Maintenance of Equipment and Calibration
The calibration of UDS equipment should be applied on a regular basis to the transducers, flowmeter, and infusion pump if used, with attention to the manufacturer’s recommendation. Calibrations should include zero balancing, amplitude adjustments, flowmeter calibration, and pump calibration (by using an accurate volume at a constant flow into the flowmeter, roughly 400 mL in 20–30s at 15–20 mL/s and checking the recorded volume).
Artifacts
Physiological Artifacts
Show normal trace with good subtraction (Figure 1). This type of artifact occurs when an anticipated physiological event occurs that transiently changes the accuracy of pressure measurements. For instance, artifacts associated with rectal vault contraction during the test.
Figure 1
A transient drop in Pabd, often seen as gas, can be expelled from the rectum during coughing or Valsalva causing a small corresponding rise in Pdet created by subtracting negative numbers. This physiological artifact can be easily confused with a ‘cough induced’ detrusor contraction by the uninformed eye (Figure 2).
Figure 2
Technical Artifacts
- Presence of a kink or gas bubbles in the tubings of water filled transducers.

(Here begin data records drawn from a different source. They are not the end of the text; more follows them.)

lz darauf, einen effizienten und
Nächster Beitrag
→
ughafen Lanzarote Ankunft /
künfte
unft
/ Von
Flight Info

- Connection of the Pves and Pabd lines to the wrong transducer domes.
- Mucosal seal effects when the Pves abuts the bladder mucosa in an empty bladder initially.
- Dampening or stepping of lines from partial blockage from anaesthetic gel or blood clots from Pves line dislodging gradually out of the bladder.
Other Caveats
- There should be ample length of the Pves line inserted into the bladder lumen, especially in patients who are likely to have high-pressure obstruction, to prevent dislodgement of the line during voiding
- Maximal silencing of an EMG trace requires adjacent electrical appliances to be switched off.
- Commands may need to be in simple terms and spoken clearly and slowly in the elderly to gather a really accurate interpretation of the urodynamic findings.
Conclusion
UDS is an essential investigation that can assist in the diagnosis of LUT dysfunction. The test aids in management and for checking treatment progress. For best usage and interpretation of the test, it is of utmost importance that the physician be present during the test, be aware of methodology in effectively zeroing the system to air before filling. Most importantly, it’s essential to be aware of visual cues and feedback by the patient during the study, to ensure regular calibration and maintenance of equipment, as well as being cognisant of artifacts that may occur.